Can the pricing reflect more value or the demographics may need to change? Is the client base too narrow or can you grow elsewhere? Use the information you have to take the business where it should go.
You need to hire the right partners, people who are not just passengers but those who will jump in and drive with you. Kathy says that they must be on the same page as you are and want to achieve the same goals.
Never compare - many female entrepreneurs make the mistake of comparing themselves and their businesses with successful businesswomen and think, “I don’t have the confidence they do.” Confidence does not come overnight – it takes time, experience and maturity.
Brendon Burchard, who wrote the bestselling books ‘The Millionnaire Message’ and ‘The Charge’, says that confidence comes from our own will – from a deep conviction within us that we need to become confident. It should become a core value within us that we must build into the business.
Different is good
Alison Prince is the Founder of PickYourPlum.com, who has succeeded in creating a culture of happiness and hard work, she says. She encourages her team to reach higher goals and reward them when they do.
“We spoil customers and they reward us. Random acts of kindness, under promising and over delivering with surprise extras have ensured that we have a faithful clientele,” she says.
Her message is to ‘stay positive’. With tasks that are challenging, working longer hours, she focuses on results instead of processes, she says. “As a company, we strive to rise above what troubles us. Our daily goal is to be happy, productive and focused on the positive.”
“We hire the best people and take care of them. We focus on people who are loyal, share our culture and work hard. We are grateful and thankful for the opportunities and the company we have built that blesses the lives of so many.”
Alison Wistner is a Director of a private equity fund investing in high growth technology and consumer companies. She says that in her experience, women are underrepresented in both fields – she says that both technology and investment do not seem to attract the smart women, perhaps due to a lack of awareness.
She believes that the best leaders are able to understand that diversity fosters different opinions and leads to better outcomes.
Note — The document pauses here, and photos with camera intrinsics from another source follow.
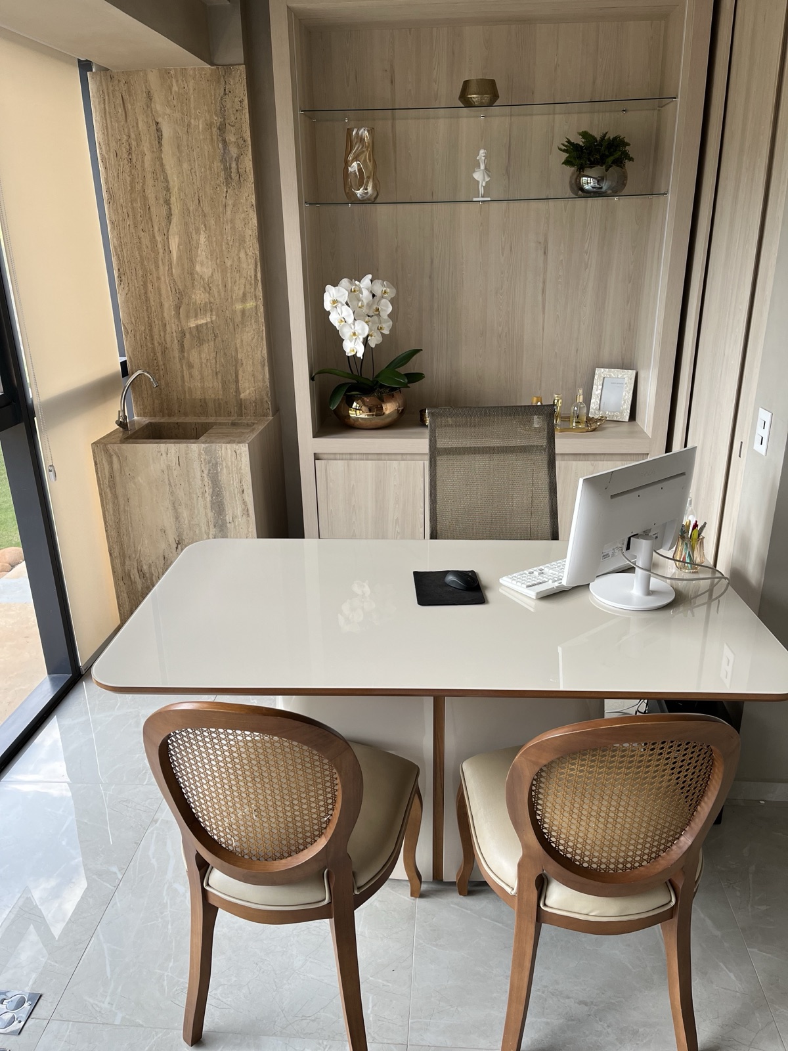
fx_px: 789
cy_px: 526
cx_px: 394
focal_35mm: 26
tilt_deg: -20.6
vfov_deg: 67.3
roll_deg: +1.8
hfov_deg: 53.1
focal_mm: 5.1
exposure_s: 1/121
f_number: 1.6
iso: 64
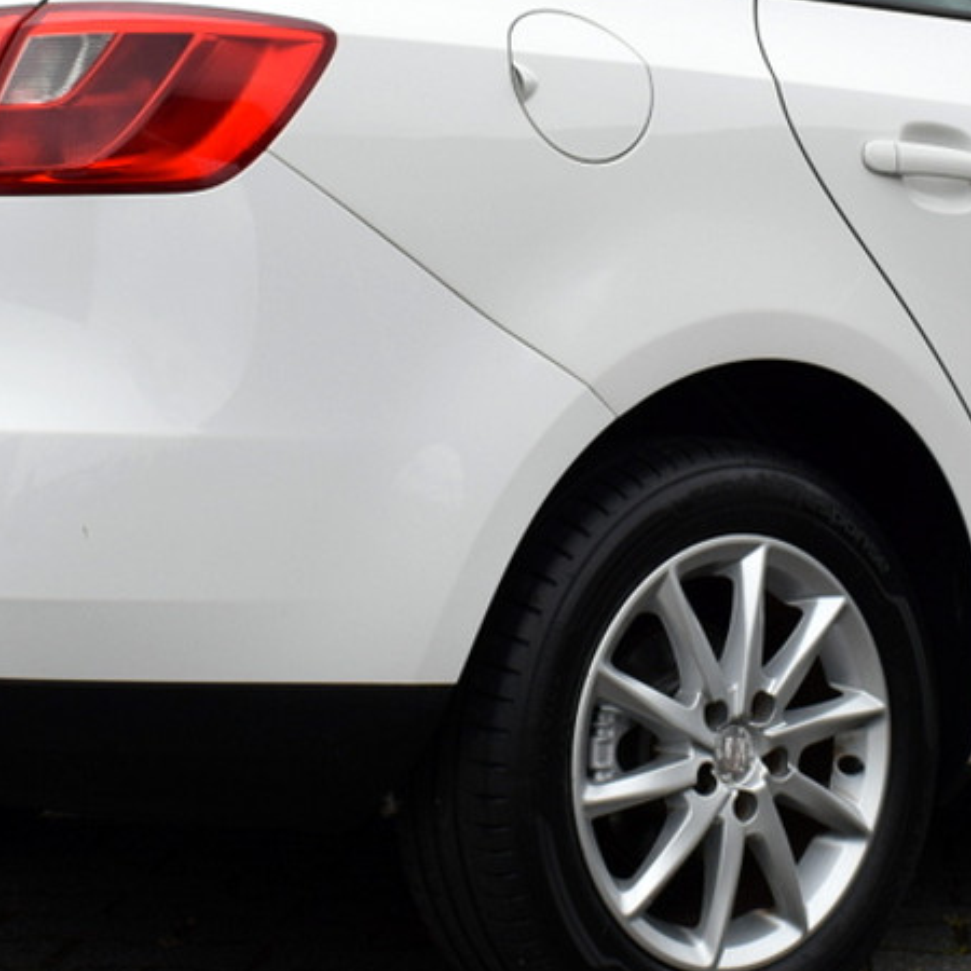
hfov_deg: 16.9
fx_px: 3269
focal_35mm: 103
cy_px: 197
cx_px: 658
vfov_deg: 16.8
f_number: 9
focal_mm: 26
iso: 200
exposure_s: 1/400
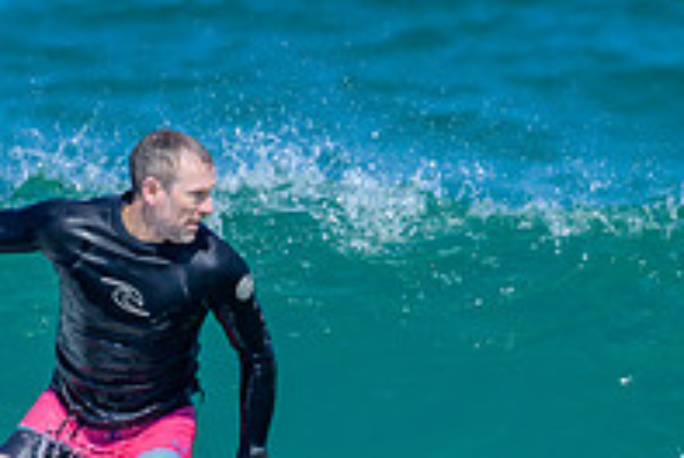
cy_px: 474
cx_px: 227
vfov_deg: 0.4
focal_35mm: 3219
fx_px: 61252
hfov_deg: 0.6
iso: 360
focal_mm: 800
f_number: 6.3
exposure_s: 1/2500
“In male dominated industries, there’s a tendency for women to pattern opinions and behaviour around male colleagues to help fit in and succeed. Some of the most impressive female leaders I’ve encountered surround themselves with people who continually challenge their thinking. Different is good,” she opines.
“I’ve found that good leaders are also exceptional communicators. This is not a uniquely female trait, but women leaders are often better at fostering open environments with frequent dialogue with the senior leaders.’
“The culture of a company is incredibly important and a lack of transparency becomes a foundation for uncertainty and unhappy employees. Good communicators earn trust and loyalty among a team and foster better collaboration as a result.”
Cheryl Snapp Conner, who founded Snapp Conner PR, a highly successful PR company, says that always it’s critical to have a strategic perspective. Being focused is considered a strong business trait. She believes that the good leader is able to instill motivation and bring out the best in his or her team.
She also believes that being able to be quiet and listen is a marvelous attribute. “Perhaps the most powerful lesson I’ve learned is when to not talk, but just listen. Especially when situations get heated, it’s valuable to remember it’s the person who’s not speaking who’s generally holding 90 percent of the cards.”
Never make a key decision in the heat of emotion, advises Cheryl. The ability to wait, think and consider options before responding allows you to consider what it is you want to happen and whether what you’re about to do is the best way to arrive at that goal.
The advice from those who have done the entrepreneurial walk with outstanding success makes mentoring relevant and focused for those who will come after them.